The British charity works closely with its sister body, Pentru Copiii Nostri, (For our Children), Romania's largest independent charity, employing 300 staff and actively fund-raising within Romania.

In the first days after the fall of Ceausescu, when starving children were dying, the British charity was able to support about half of all orphanages by sending in nurses, food, medicine and clothing. Since then it has developed longer-term solutions.

It worked closely with Romanian authorities to reform the national child care system and helped develop Romania's first foster parent scheme; set up teams of professionals to safeguard adoptions; and built houses where children damaged by orphanage life could receive care.

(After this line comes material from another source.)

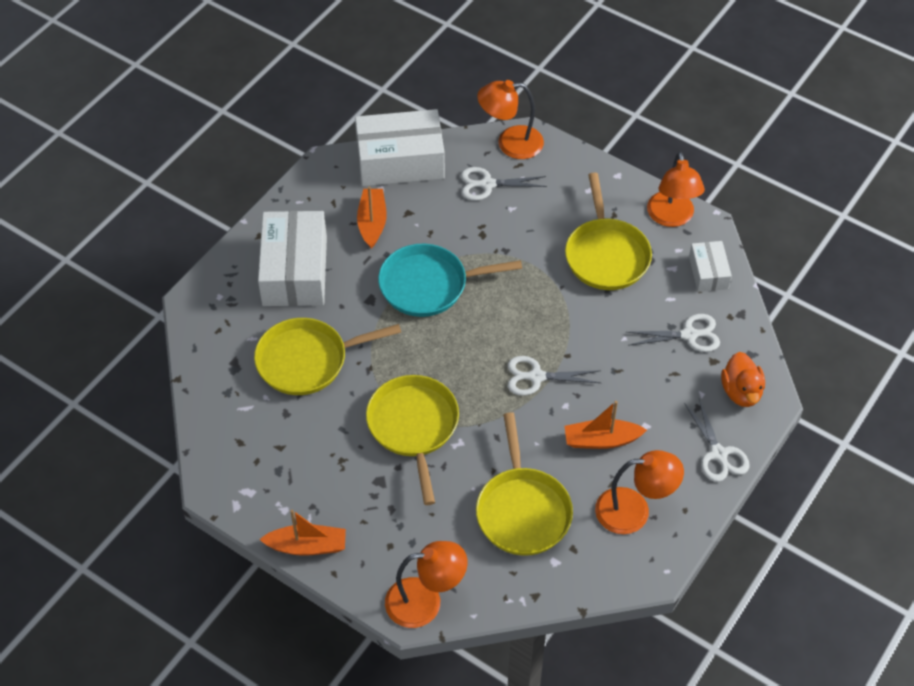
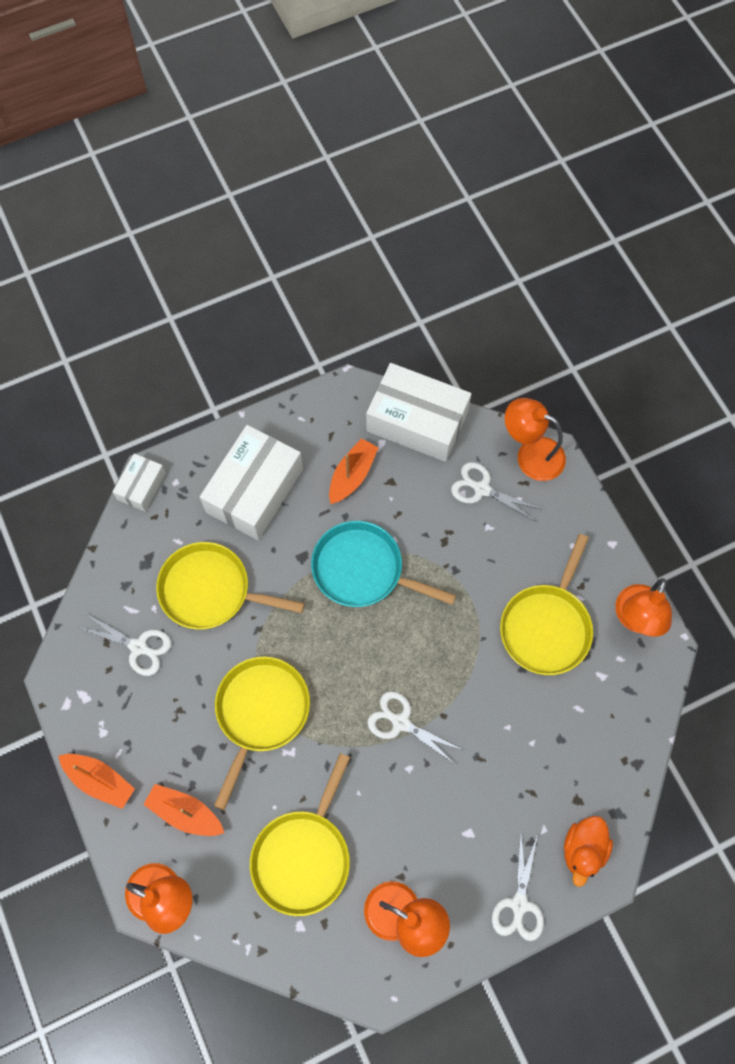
camera: 30 degrees right, 15 degrees up
(601, 440) = (419, 825): orange boat -> orange boat (185, 813)
(689, 335) = (572, 758): white scissors -> white scissors (139, 647)
(708, 272) = (633, 700): white box -> white box (141, 486)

Chief executive McCready now hopes that the end of the orphanage system will be in sight by the year 2000. A step towards this goal came last month when an orphanage in Bacau agreed to close down as an orphanage and reopen with a range of support services for families.

The British charity welcomed a vote by the Romanian parliament in June that enables the 40 regional authorities to apply for government funding to run community-based services to support families.

McCready said the law confirms that the Romanian Government is determined to take better care of its children and is finally rejecting its old institutional care system. "The scene is now set for our ultimate goal, the closure of the orphanages," he said.